I realize that I need more practice with endgames. Under time pressure, I blundered this game away when an easy draw was available.

 

Avatar of Daybreak57
JamesColeman wrote:

Good job for going through the games, although the analysis was much more like just a commentary, often the moves that were mistakes didn't have alternatives offered or concrete variations - it was very much just 'playing by general ideas' that were sometimes good, sometimes questionable, and sometimes just overlooking basic tactics, and not much anticipation of the opponent's possible resources. For example as the earlier poster said, ...Qb6 was quite clumsy, he could probably just ignore it with Nc3 anyway (I will leave you to work out why you can't take on b2 there).

 

With that having been said, the first game was a reasonably decent effort (despite the later mistakes), the second game was just a poor game by both sides, that was decided mainly by who played worse.

 

Yeah, I checked that out and your right.  Qb6 was just a clumsy move.  I think he played it without thinking.

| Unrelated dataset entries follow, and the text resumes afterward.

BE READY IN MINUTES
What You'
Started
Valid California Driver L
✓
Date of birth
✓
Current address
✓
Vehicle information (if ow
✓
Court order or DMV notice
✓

Avatar of Lyudmil_Tsvetkov

Get a good game collection.

Here is one: The Fine Art of Chess

Avatar of aggressivesociopath

Both on the third game:

You can find your fatal error of 54. g4+ in an endgame manual with a transposition of moves referred to as a trebuchet.

Why didn't you consider 30. Qf1+ taking the queen's off without losing a pawn?

Avatar of llamonade2

There's an old saying that the art of winning a won game is reducing your opponent's counterplay.

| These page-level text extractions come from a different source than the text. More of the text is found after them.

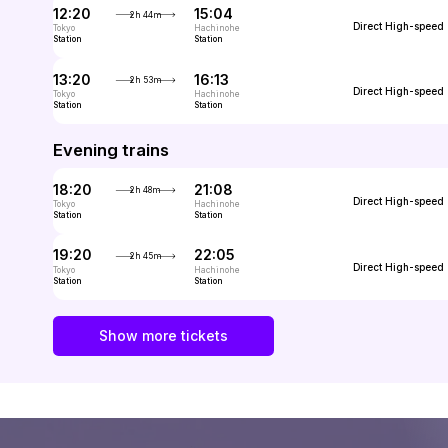
12:20
15:04
2h 44m
Direct
High-speed
Tokyo
Hachinohe
Station
Station
13:20
16:13
2h 53m
Direct
High-speed
Tokyo
Hachinohe
Station
Station
Evening trains
18:20
21:08
2h 48m
Direct
High-speed
Tokyo
Hachinohe
Station
Station
19:20
22:05
2h 45m
Direct
High-speed
Tokyo
Hachinohe
Station
Station
Show more tickets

You grabbed material and his passed pawn got mobile. I think that's the main lesson here.

Avatar of kindaspongey
NM ghost_of_pushwood wrote:

Personally, I would suggest making a separate thread for each game.  That way discussions don't get quite so confusing.

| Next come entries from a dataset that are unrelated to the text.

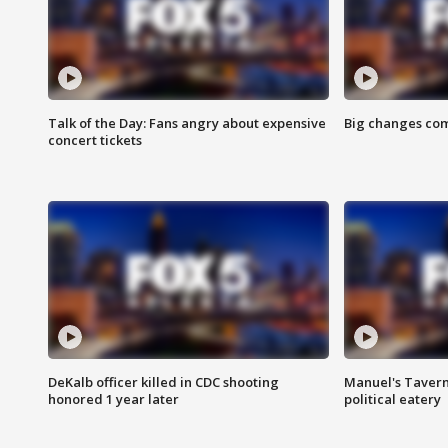
Talk of the Day: Fans angry about expensive
Big changes com
concert tickets
DeKalb officer killed in CDC shooting
Manuel's Tavern 
honored 1 year later
political eatery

https://www.chess.com/forum/view/game-analysis/targeting-1500-training-game-1

https://www.chess.com/forum/view/game-analysis/targeting-1500-training-game-3

Avatar of Lyudmil_Tsvetkov

I would say analyse.

Take a strong engine, free Stockfish comes to mind, input one of your games, and start going through the moves with Stockfish. Whenever you are in doubt about a certain move and ramifications, input the new position to Stockfish and see why certain moves are good and others bad. 

Rinse and repeat with many other games and positions.

You learn twice faster and especially muh more accurately what concerns objective assessments, when you learn from far stronger players.

And Stockfish is a super-GM in disguise!